• _Work to be completed_
Exactly what is written in the records below should be returned, minus the images.

*** Data records ***

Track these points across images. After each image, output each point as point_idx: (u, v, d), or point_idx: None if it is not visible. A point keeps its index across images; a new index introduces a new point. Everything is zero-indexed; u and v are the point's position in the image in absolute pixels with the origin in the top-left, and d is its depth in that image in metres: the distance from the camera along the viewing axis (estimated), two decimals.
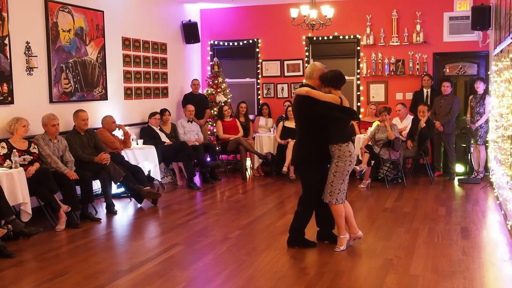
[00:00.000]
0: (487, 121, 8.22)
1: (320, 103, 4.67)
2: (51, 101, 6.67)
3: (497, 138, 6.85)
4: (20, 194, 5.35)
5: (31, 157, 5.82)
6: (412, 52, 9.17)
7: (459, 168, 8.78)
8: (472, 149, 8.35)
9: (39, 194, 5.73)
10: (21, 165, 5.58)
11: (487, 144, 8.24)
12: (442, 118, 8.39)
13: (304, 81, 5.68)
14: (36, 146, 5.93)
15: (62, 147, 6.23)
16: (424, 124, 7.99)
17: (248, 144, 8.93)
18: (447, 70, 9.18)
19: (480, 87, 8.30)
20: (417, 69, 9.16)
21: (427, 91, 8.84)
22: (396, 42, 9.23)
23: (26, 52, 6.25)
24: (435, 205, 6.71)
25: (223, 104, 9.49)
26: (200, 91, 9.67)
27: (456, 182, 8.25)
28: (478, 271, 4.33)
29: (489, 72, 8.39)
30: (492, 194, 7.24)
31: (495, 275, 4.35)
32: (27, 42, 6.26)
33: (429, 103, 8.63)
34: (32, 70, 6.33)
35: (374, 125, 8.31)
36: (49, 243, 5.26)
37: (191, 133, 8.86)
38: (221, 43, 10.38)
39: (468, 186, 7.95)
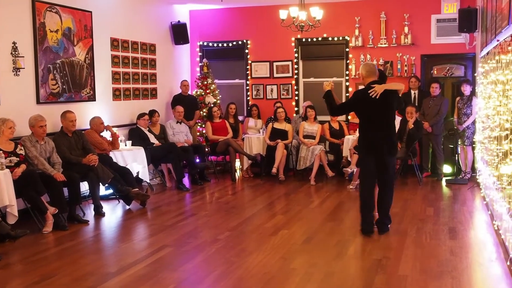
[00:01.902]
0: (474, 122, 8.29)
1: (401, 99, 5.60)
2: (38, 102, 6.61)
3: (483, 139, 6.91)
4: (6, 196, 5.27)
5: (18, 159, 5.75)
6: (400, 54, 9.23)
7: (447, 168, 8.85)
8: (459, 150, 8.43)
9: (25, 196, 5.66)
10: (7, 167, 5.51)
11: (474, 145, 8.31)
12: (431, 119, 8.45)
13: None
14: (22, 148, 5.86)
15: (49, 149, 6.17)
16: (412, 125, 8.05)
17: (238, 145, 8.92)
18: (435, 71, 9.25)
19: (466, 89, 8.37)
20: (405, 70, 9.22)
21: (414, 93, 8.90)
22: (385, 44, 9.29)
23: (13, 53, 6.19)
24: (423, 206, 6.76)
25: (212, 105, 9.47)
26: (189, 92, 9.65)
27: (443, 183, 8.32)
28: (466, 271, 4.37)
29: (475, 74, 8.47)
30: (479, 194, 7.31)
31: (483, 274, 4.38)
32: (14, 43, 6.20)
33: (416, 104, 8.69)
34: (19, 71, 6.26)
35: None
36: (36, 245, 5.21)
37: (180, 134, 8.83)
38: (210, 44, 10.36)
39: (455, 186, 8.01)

***

• _Solution below_
Track these points across images. After each image, output each point as point_idx: (u, v, d), or point_idx: None if it is not visible. A point keeps its index across images; a new index introduces a new point. Everything is zero-indexed; u and v are the point's position in the image in absolute pixels with the origin in the top-left, and d is its depth in that image in metres: the distance from the camera along the viewing axis (estimated), two decimals.
[00:00.000]
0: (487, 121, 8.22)
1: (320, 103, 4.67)
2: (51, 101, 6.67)
3: (497, 138, 6.85)
4: (20, 194, 5.35)
5: (31, 157, 5.82)
6: (412, 52, 9.17)
7: (459, 168, 8.78)
8: (472, 149, 8.35)
9: (39, 194, 5.73)
10: (21, 165, 5.58)
11: (487, 144, 8.24)
12: (442, 118, 8.39)
13: (304, 81, 5.68)
14: (36, 146, 5.93)
15: (62, 147, 6.23)
16: (424, 124, 7.99)
17: (248, 144, 8.93)
18: (447, 70, 9.18)
19: (480, 87, 8.30)
20: (417, 69, 9.16)
21: (427, 91, 8.84)
22: (396, 42, 9.23)
23: (26, 52, 6.25)
24: (435, 205, 6.71)
25: (223, 104, 9.49)
26: (200, 91, 9.67)
27: (456, 182, 8.25)
28: (478, 271, 4.33)
29: (489, 72, 8.39)
30: (492, 194, 7.24)
31: (495, 275, 4.35)
32: (27, 42, 6.26)
33: (429, 103, 8.63)
34: (32, 70, 6.33)
35: (374, 125, 8.31)
36: (49, 243, 5.26)
37: (191, 133, 8.86)
38: (221, 43, 10.38)
39: (468, 186, 7.95)
[00:01.902]
0: (474, 122, 8.29)
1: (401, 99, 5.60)
2: (38, 102, 6.61)
3: (483, 139, 6.91)
4: (6, 196, 5.27)
5: (18, 159, 5.75)
6: (400, 54, 9.23)
7: (447, 168, 8.85)
8: (459, 150, 8.43)
9: (25, 196, 5.66)
10: (7, 167, 5.51)
11: (474, 145, 8.31)
12: (431, 119, 8.45)
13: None
14: (22, 148, 5.86)
15: (49, 149, 6.17)
16: (412, 125, 8.05)
17: (238, 145, 8.92)
18: (435, 71, 9.25)
19: (466, 89, 8.37)
20: (405, 70, 9.22)
21: (414, 93, 8.90)
22: (385, 44, 9.29)
23: (13, 53, 6.19)
24: (423, 206, 6.76)
25: (212, 105, 9.47)
26: (189, 92, 9.65)
27: (443, 183, 8.32)
28: (466, 271, 4.37)
29: (475, 74, 8.47)
30: (479, 194, 7.31)
31: (483, 274, 4.38)
32: (14, 43, 6.20)
33: (416, 104, 8.69)
34: (19, 71, 6.26)
35: None
36: (36, 245, 5.21)
37: (180, 134, 8.83)
38: (210, 44, 10.36)
39: (455, 186, 8.01)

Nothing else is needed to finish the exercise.